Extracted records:
- Opening Delimiter -
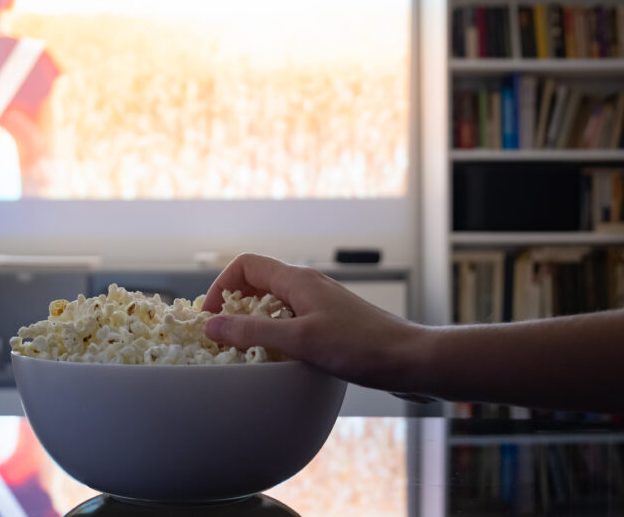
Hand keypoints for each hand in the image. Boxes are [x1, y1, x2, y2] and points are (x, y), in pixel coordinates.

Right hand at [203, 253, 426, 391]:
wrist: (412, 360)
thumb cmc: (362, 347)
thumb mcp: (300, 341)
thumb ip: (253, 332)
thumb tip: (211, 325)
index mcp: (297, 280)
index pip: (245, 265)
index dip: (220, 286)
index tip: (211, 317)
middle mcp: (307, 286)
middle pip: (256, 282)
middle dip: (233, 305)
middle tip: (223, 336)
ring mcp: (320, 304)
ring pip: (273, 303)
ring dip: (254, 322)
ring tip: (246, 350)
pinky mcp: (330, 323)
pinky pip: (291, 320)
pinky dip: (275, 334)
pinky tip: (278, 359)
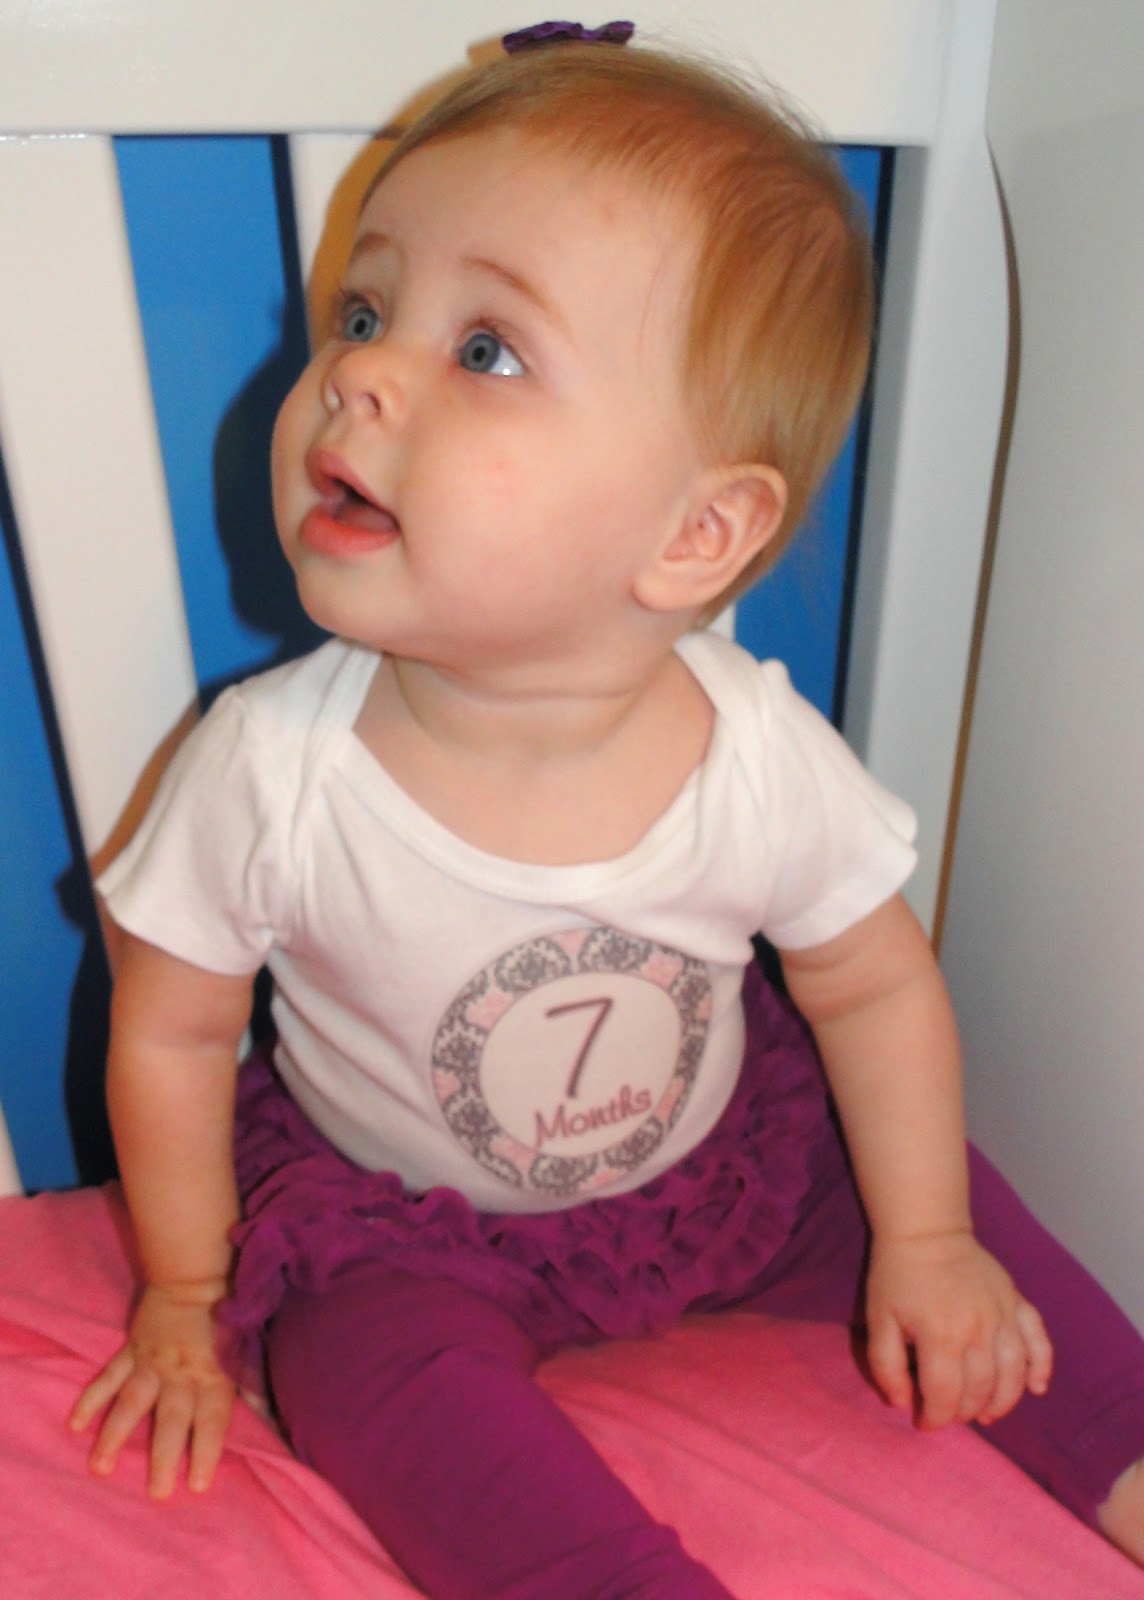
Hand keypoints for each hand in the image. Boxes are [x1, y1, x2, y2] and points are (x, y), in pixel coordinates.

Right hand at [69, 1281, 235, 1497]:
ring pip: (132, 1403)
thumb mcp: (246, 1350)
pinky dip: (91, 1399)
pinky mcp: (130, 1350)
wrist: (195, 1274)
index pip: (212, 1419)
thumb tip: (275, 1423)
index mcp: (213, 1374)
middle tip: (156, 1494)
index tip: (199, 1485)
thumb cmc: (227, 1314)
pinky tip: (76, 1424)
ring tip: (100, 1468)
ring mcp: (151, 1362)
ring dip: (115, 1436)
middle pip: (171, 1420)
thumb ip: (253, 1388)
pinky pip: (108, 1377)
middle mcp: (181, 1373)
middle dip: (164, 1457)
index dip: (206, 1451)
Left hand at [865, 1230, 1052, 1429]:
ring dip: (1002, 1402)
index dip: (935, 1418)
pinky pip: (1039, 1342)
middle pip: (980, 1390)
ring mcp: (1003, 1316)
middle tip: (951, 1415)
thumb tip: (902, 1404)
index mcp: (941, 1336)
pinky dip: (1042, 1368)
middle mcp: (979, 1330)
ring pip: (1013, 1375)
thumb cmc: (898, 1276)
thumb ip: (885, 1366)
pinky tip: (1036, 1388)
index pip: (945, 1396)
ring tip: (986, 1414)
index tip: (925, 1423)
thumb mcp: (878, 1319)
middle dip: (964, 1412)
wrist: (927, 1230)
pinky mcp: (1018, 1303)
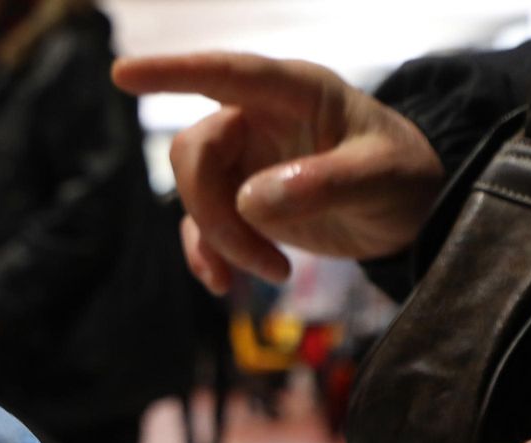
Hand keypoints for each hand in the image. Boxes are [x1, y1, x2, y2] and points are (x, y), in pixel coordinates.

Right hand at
- Closing Delimiter -
- Opening Delimiter -
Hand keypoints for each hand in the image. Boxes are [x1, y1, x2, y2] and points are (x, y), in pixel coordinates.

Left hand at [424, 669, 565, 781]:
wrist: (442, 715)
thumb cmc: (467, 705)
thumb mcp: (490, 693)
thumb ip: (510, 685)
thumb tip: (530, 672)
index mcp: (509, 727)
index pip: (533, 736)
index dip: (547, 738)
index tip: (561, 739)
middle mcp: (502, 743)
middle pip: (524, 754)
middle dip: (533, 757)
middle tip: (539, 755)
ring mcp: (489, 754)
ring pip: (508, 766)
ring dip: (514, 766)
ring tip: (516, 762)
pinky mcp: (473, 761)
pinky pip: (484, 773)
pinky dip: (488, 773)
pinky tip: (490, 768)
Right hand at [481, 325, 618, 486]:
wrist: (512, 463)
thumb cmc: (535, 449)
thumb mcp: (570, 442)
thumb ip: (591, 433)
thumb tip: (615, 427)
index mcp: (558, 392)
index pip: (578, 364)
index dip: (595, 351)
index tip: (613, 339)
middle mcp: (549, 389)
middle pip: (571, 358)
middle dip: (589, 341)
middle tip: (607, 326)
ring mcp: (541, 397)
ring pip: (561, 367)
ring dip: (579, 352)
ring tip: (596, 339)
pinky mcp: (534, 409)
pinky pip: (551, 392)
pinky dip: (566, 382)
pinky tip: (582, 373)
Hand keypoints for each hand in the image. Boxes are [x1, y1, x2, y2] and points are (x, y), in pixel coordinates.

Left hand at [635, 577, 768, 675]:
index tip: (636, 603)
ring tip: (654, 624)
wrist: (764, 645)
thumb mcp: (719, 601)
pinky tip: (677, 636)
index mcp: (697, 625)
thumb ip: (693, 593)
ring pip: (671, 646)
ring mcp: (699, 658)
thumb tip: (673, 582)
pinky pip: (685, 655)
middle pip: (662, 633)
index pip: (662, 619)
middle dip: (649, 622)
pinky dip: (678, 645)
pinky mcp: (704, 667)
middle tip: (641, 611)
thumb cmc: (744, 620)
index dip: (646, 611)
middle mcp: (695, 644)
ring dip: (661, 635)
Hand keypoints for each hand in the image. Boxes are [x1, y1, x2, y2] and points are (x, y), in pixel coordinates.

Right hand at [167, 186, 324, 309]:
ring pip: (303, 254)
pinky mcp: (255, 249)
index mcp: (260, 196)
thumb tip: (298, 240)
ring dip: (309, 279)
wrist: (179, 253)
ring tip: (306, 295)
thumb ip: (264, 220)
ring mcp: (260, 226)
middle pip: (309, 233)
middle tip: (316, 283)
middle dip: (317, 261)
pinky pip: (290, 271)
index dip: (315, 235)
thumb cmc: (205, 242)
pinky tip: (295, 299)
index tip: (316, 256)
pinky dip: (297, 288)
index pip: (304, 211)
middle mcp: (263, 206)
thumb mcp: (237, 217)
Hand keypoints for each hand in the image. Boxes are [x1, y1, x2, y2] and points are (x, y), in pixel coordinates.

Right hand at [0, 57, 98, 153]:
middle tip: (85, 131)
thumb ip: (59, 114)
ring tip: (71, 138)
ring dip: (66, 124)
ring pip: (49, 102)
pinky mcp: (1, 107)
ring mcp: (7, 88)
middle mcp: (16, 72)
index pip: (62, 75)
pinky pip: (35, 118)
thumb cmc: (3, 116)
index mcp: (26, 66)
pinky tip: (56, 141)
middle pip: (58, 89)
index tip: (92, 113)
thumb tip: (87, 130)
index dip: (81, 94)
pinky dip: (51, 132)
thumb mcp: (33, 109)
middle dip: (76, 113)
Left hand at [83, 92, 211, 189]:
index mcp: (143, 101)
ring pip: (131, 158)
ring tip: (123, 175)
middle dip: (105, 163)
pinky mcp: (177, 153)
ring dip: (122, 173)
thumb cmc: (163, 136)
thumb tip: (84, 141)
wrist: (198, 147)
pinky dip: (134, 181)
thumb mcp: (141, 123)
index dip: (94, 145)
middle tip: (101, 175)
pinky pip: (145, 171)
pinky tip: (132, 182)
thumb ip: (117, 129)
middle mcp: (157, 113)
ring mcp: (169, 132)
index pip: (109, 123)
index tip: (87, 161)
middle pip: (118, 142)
- Closing Delimiter -
Task instructions -> A complete answer gives every line of the records holding "wrist".

Response box ->
wrist: (412, 360)
wrist: (195, 1274)
wrist: (927, 1230)
wrist: (442, 715)
wrist: (512, 463)
wrist: (764, 645)
wrist: (179, 253)
wrist: (198, 147)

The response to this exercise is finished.